When the songs premiered, gay Twitter naturally exploded—some people were literally downloading the tracks on their smartphones at gay bars—but many fans expected little from Madonna’s 13th album. Since her 1998 comeback Ray of Light, Madonna has released five full-lengths, but only two have been truly worthwhile: Music and Confessions on a Dance Floor. In recent years, instead of collaborating with relatively obscure producers as she did on classics like Erotica and Ray of Light, Madonna has hired major names like Timbaland and Benny Benassi. The results, 2008’s Hard Candy and 2012’s MDNA, sounded tepid. On “Give Me All Your Luvin’,” a 2012 song featuring Nicki Minaj and MIA, she sounded downright bland when placed next to the rappers’ swag, like the queen of pop was attempting to reclaim her title from female MCs who had never stolen her throne in the first place. Coupled with an awkward Super Bowl performance and a lackluster grinding session with Miley Cyrus, some fans believed Madonna had lost her creative way and become a vampire lusting after her competitors’ youth.

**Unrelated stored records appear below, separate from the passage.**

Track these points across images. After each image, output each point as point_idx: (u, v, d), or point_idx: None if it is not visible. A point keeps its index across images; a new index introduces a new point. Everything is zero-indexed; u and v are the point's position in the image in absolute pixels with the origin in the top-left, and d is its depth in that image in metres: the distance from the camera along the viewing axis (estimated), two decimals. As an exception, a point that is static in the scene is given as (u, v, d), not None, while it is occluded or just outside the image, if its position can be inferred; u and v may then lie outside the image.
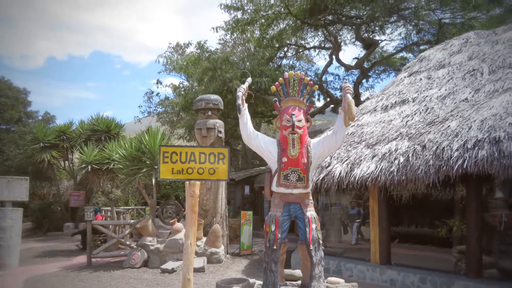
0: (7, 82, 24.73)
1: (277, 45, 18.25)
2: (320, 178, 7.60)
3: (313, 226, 4.34)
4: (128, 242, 10.42)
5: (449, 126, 6.50)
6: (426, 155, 6.17)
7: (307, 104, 4.60)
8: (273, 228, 4.32)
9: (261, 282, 4.75)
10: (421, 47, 16.88)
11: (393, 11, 15.53)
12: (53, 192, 20.04)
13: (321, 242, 4.40)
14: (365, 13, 16.45)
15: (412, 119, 7.81)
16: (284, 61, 20.34)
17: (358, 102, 14.81)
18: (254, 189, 17.86)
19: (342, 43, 19.09)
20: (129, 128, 17.56)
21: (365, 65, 18.66)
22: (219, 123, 10.60)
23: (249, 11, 16.53)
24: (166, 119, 23.50)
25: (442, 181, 6.08)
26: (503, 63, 7.79)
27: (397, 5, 15.14)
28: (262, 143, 4.53)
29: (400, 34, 18.59)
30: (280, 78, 4.60)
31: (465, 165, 5.59)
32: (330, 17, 17.24)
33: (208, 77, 15.78)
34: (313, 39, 19.73)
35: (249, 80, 4.86)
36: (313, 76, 19.97)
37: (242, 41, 19.07)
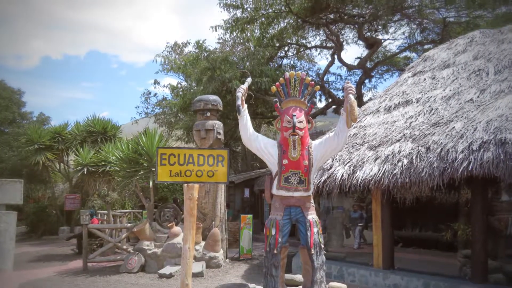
0: (1, 83, 24.62)
1: (277, 45, 18.19)
2: (322, 180, 7.53)
3: (315, 230, 4.37)
4: (125, 246, 10.35)
5: (453, 127, 6.44)
6: (430, 157, 6.11)
7: (308, 105, 4.62)
8: (273, 232, 4.36)
9: (261, 287, 4.72)
10: (425, 47, 16.79)
11: (396, 10, 15.44)
12: (48, 195, 19.89)
13: (322, 246, 4.43)
14: (367, 11, 16.40)
15: (416, 120, 7.74)
16: (285, 61, 20.29)
17: (360, 103, 14.64)
18: (254, 192, 17.77)
19: (344, 43, 19.00)
20: (126, 129, 17.44)
21: (368, 65, 18.55)
22: (218, 124, 10.49)
23: (249, 9, 16.46)
24: (164, 120, 23.35)
25: (447, 184, 6.02)
26: (509, 63, 7.72)
27: (400, 3, 15.05)
28: (262, 145, 4.55)
29: (403, 33, 18.43)
30: (281, 78, 4.62)
31: (470, 167, 5.53)
32: (331, 16, 17.19)
33: (207, 77, 15.65)
34: (314, 38, 19.71)
35: (249, 80, 4.91)
36: (315, 76, 19.83)
37: (241, 40, 18.96)
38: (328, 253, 6.66)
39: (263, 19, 16.88)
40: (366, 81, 19.46)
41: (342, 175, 7.18)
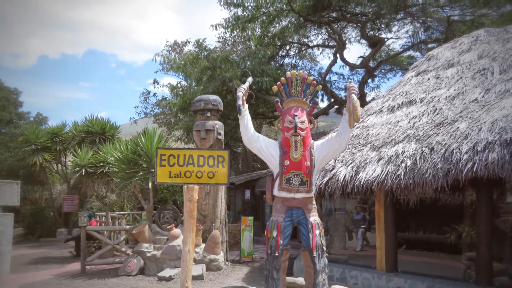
0: (-3, 82, 24.61)
1: (279, 43, 18.13)
2: (324, 182, 7.44)
3: (317, 232, 4.34)
4: (123, 249, 10.28)
5: (458, 127, 6.35)
6: (434, 158, 6.03)
7: (310, 104, 4.58)
8: (274, 234, 4.32)
9: (262, 290, 4.72)
10: (429, 46, 16.73)
11: (400, 8, 15.38)
12: (45, 196, 19.78)
13: (324, 248, 4.40)
14: (370, 10, 16.36)
15: (419, 121, 7.65)
16: (286, 60, 20.20)
17: (363, 103, 14.59)
18: (255, 193, 17.69)
19: (346, 41, 18.93)
20: (124, 130, 17.38)
21: (371, 64, 18.45)
22: (218, 125, 10.42)
23: (249, 7, 16.43)
24: (164, 121, 23.36)
25: (451, 185, 5.91)
26: (514, 62, 7.65)
27: (404, 1, 15.00)
28: (263, 146, 4.50)
29: (407, 31, 18.33)
30: (282, 78, 4.58)
31: (475, 168, 5.45)
32: (334, 14, 17.13)
33: (207, 77, 15.59)
34: (316, 37, 19.62)
35: (250, 79, 4.86)
36: (317, 76, 19.82)
37: (242, 39, 18.96)
38: (330, 256, 6.58)
39: (264, 18, 16.83)
40: (369, 80, 19.38)
41: (345, 176, 7.09)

Rebel Heart takes this critique and uses it as gasoline for empowerment anthems and vulnerable confessions perfect for the surreal, tragic year known as 2014 . The lead single “Living for Love” discusses surviving after a breakup with a guy Madonna left herself vulnerable to. (The person could easily be her haters.) “I’m gonna carry on,” Madonna triumphantly sings. “Living for love / I’m not giving up.”
Against a throbbing Diplo beat on a later track called “Bitch, I’m Madonna,” her angriest song since 1994’s “Human Nature,” the pop star sings about “jumping in the pool and swimming with our clothes on” and then imitates the ageist critics who complain about her dressing like a twentysomething. “Who do you think you are?” she angrily asks, before answering herself: “Bitch, I’m Madonna.” Next, Nicki Minaj jumps on the track, embodying Madonna. “Ain’t got a thing left for me to prove / It’s that bottle service all night,” she raps. “Bitch, I’m Madonna. These hoes know.” Unlike her “Give Me All Your Luvin'” verse, Minaj’s vocal swagger compliments Madonna instead of overpowering her. Madonna’s anger gives her a charisma we haven’t seen since she danced alone in a dance studio to “Hung Up” nearly a decade ago.
On another Diplo joint, “Unapologetic Bitch,” she becomes an Anna Wintour–like boss, echoing “Human Nature”: “It might sound like I’m an unapologetic bitch / but sometimes, you know I’ve got to call it like it is,” she sings. “You know you never really knew how much you loved me ’til you lost me / Did you? / You know you never really knew how much your selfish bullshit cost me / Oh, fuck you.”
As she did on her recent tour, where she flashed her nipple while singing a ballad version of “Like a Virgin,” Madonna veers into the ridiculous on “Illuminati.” “Rihanna don’t know the new world order,” she sings. “It’s not Isis or the phoenix, cameras of Egypt.” The song starts as a vague, confusing meditation on the media, but the song’s chorus (“It’s like everybody in this party shining like Illuminati”) elevates the track from a piece of camp to a great dance banger. Few listeners can relate to a global superstar’s analysis of a celebrity-oriented conspiracy theory, but everyone can relate to feeling like a superstar at a club for a few fleeting minutes.
Madonna’s surprising relatability sounds like downright vulnerability on other tracks. “Devil Pray” opens with string sounds reminiscent of Madonna’s American Life singer-songwriter phase, but avoids the awkwardness of a pop star channeling her inner Liz Phair when a beat kicks in as Madonna sings, “We can do drugs and we can smoke weed and we can drink whiskey.” (She goes on to brag about how they could sniff glue and take E. Did I mention she’s 56?) Like “Illuminati,” the refrain seems absurd, but when Madonna admits she’s “getting weaker” and asks to “sing hallelujah” and save her “soul,” she sounds honest, even spiritual, and for the first time since Confessions on a Dance Floor, she finally fucking nails it.
The vulnerability crescendos on the standout track “Ghosttown,” one of those great dance songs that’s moving but not catchy enough to become a single. “Everything’s gone to hell,” Madonna sings. “All we’ve got is love.” Capturing the mood of the country, she asks how we’ve got to such an odd, terrible place. During the refrain she sounds like she’s painting herself as a savior, belting, “When it all falls down / I’ll be your fire when the lights go out.” But at the end of the chorus, she reveals she’s discussing a one-on-one relationship with the listener: “We’ll be two souls in a ghost town.”
The trick captures what made Madonna great in the 80s and 90s: her ability to sing cliches (“I am a material girl,” “we need a holiday,” “you’ve got to make him express himself”) and transform them into both personalized anthems and universal truths. And the slick, expensive production is catchy as hell this time around. What else can you ask for?